Me he dado cuenta de una tendencia que tengo, y es cortarme el pelo solamente cuando hay una ocasión que realmente lo amerite, o si no la hay, pues porque no hay forma de que pueda peinar mi pelo, aunque no sé por qué coloco eso como opción, porque tampoco es que me peino mucho, es como si dijera que plancho todos los días, estuviera diciendo una falsedad. Resulta que la última vez que había hecho algo por mi cabello fue un par de días antes del concierto al cual mi novia me llevó, desde entonces no hacía algo por él.
Ya había planificado una cita con mi novia, porque, en realidad, disfruto mucho estar con ella en citas comiendo algo rico y tomando un poco de vino blanco. Por lo que tenía una misión, cortarme el pelo antes de que eso pasara. Mi semana fue bastante complicada, con la llegada de los salvadores blancos y luego con la instalación que tenía que hacer para cumplir con unos trainings, primero en Microsoft Azure, y luego terminé haciéndolo en Amazon Web Services, ya me había tomado todo el día de miércoles PM y Jueves AM pero por la tarde tenía que comenzar a hacer la migración del CRIM, que luego de mucho pelear, nos dimos cuenta el viernes en la noche, que se tenía un problema con uno de los servidores y no se iba a poder realizar la migración, por lo que el sábado AM era el único momento para realizar el corte.
Todo era muy apresurado por lo que pensé en ir ahí en el mall de en frente, donde están los gangsters que recortan a otros carolinenses y bayamonenses. Busqué un outfit malandro, para eso de ponerme a fin para la ocasión como me ha enseñado Sagi, pero no logré encontrar algo adecuado, así que me fui como me voy a cualquier lado, un short arrugado, una playera más arrugada y uno de mis dos pares de tenis, que me enteré que están más feos que los que vio mi novia que quería para mí. Me abren y me preguntan si tengo cita, digo que no y que puede ser cualquiera el que me puede atender, dos de los big boses del negocio, estaban desocupados pero esperando gente para hacer la transacción, por lo que me dedico a esperar. Es así, como unos minutos después me atiende Kevin, que por motivos de seguridad, a partir de ahora lo llamaremos Kenny. Le saco una imagen nueva encontrada en internet para que sea el ejemplo de cómo quiero mi recorte.

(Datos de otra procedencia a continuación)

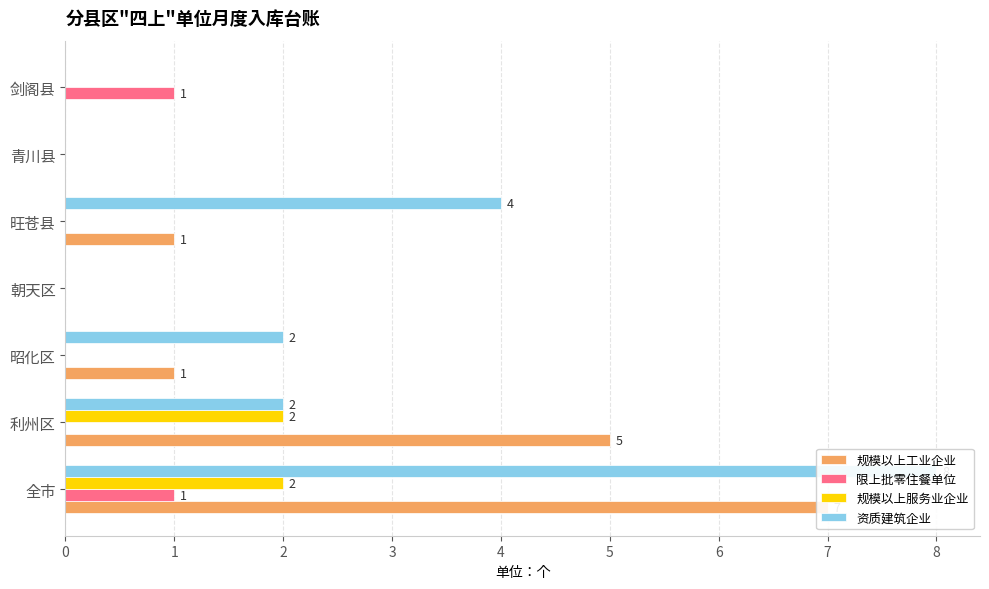

How many values in the 规模以上服务业企业 series exceed 0?

2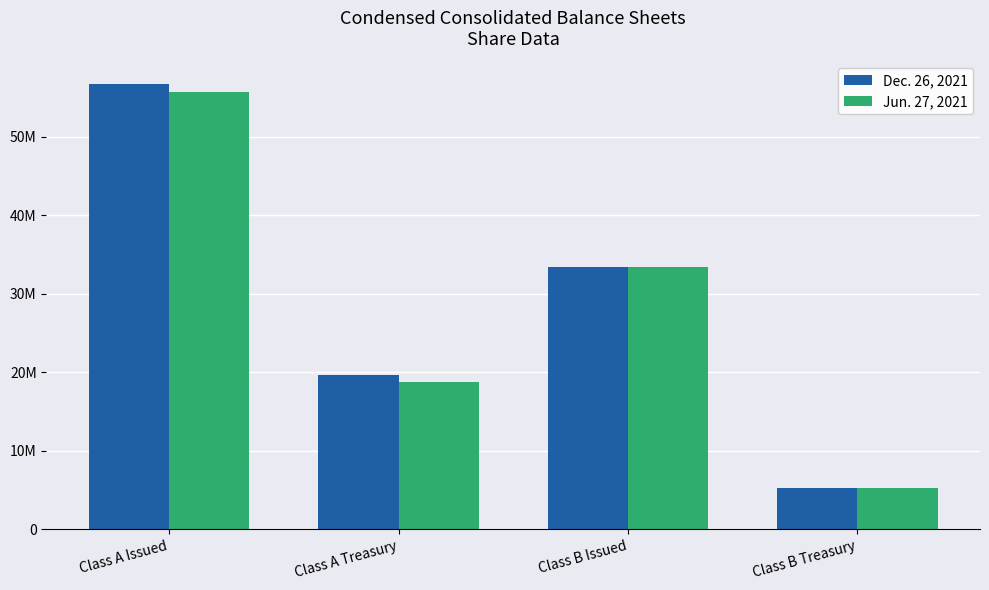

What are all the series names shown in the legend?

Dec. 26, 2021, Jun. 27, 2021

Papi, dijo Kenny, te voy a hacer una igual pero va mejol, acho papi ya verás. Luego de tener una interacción con él describiendo el por qué no me he ido de la isla y de cómo me metí con una mujer boricua, que a su parecer, cometí muchos errores crasos, porque son difíciles las féminas locales, según me dijo. El silencio fue nuestro próximo paso, él dedicado a cortarme el cabello, de una forma artesanal, cambia la peinilla de la máquina, me dice que mueva la cabeza para un lado, para otro, mientras él utiliza la navaja y en otras ocasiones la tijera para realizar trabajo majestuoso.

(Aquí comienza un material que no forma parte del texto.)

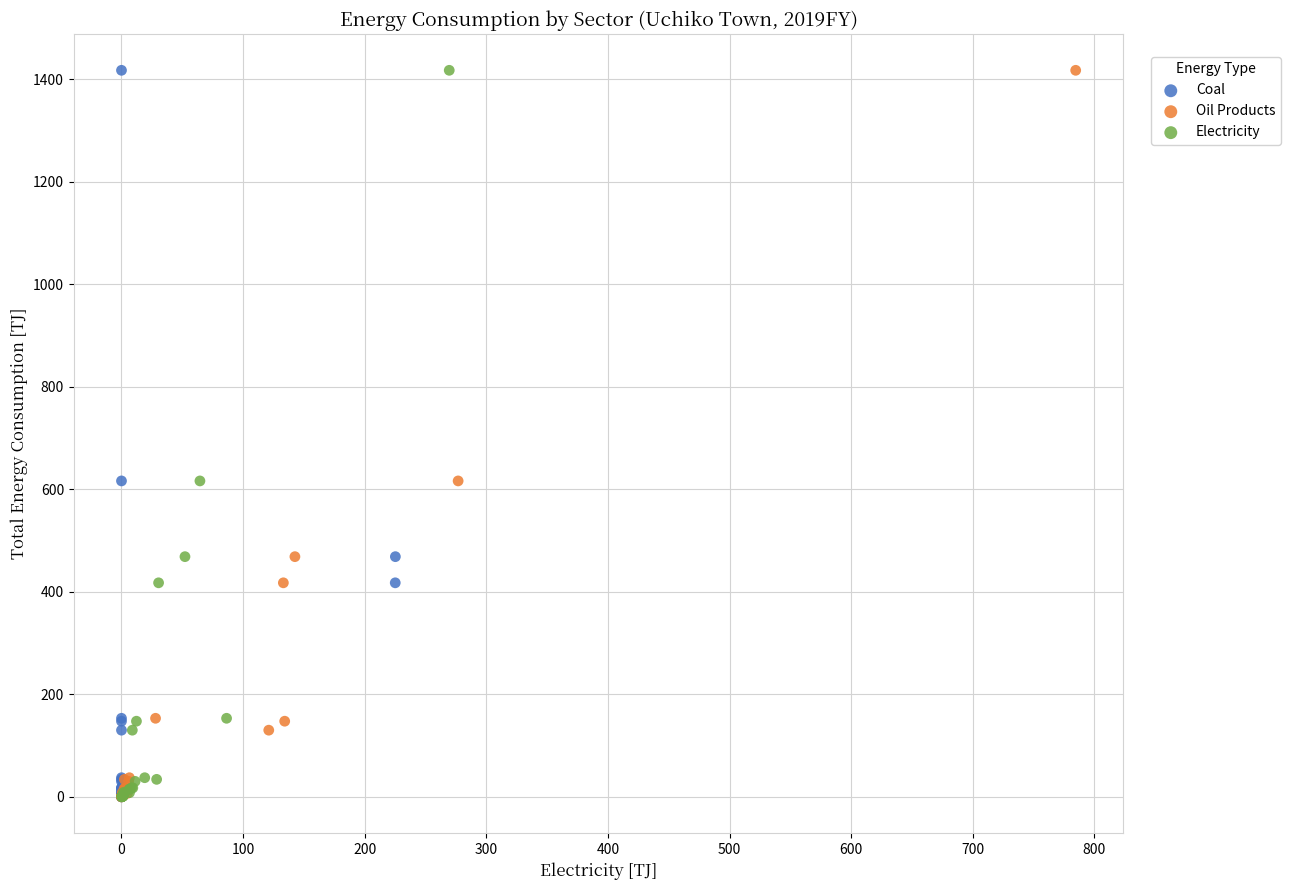

What are all the series names shown in the legend?

Coal, Oil Products, Electricity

Siente la grasa de mi cabello, y prepara el lugar para lavarme el pelo. Siento las manos que tallan mi cuero cabelludo y yo estoy en un trance completo, simplemente sigo las instrucciones, ya sea por temor a un arma blanca, o simplemente porque me fui a lo loco. Sin darme cuenta, acepté a que me pasara una peinilla por las cejas, algo que mi novia ya había intentado y me había dejado con el estilo de Luar, pero con él, simplemente acepté. Estaba en los pasos finales, cuando comienza a hacer el cerquillo, con la navaja que fácilmente puede rajar mi garganta, comienza a darle forma a la barba, luego de arreglarla y manosearla toda y me dice, te limpio las cejas, fue ahí donde mi trance se fue, donde desperté de ese sueño que había provocado todo el humo a mariguana con crack y el ecstasy y una que otra panadol.
Me cobró 35 dólares, los cuales le pasé 35.25 por el excelente trabajo que había realizado. Guardé su teléfono y ya sé quién puede ser mi barbero de cabecera de aquí en adelante, porque la verdad, mi novia quedó muy complacida, yo, puedo seguir yendo con el mejor postor o el más conveniente, pero por ella, Kevin, fuck.. que diga, Kenny es el que es.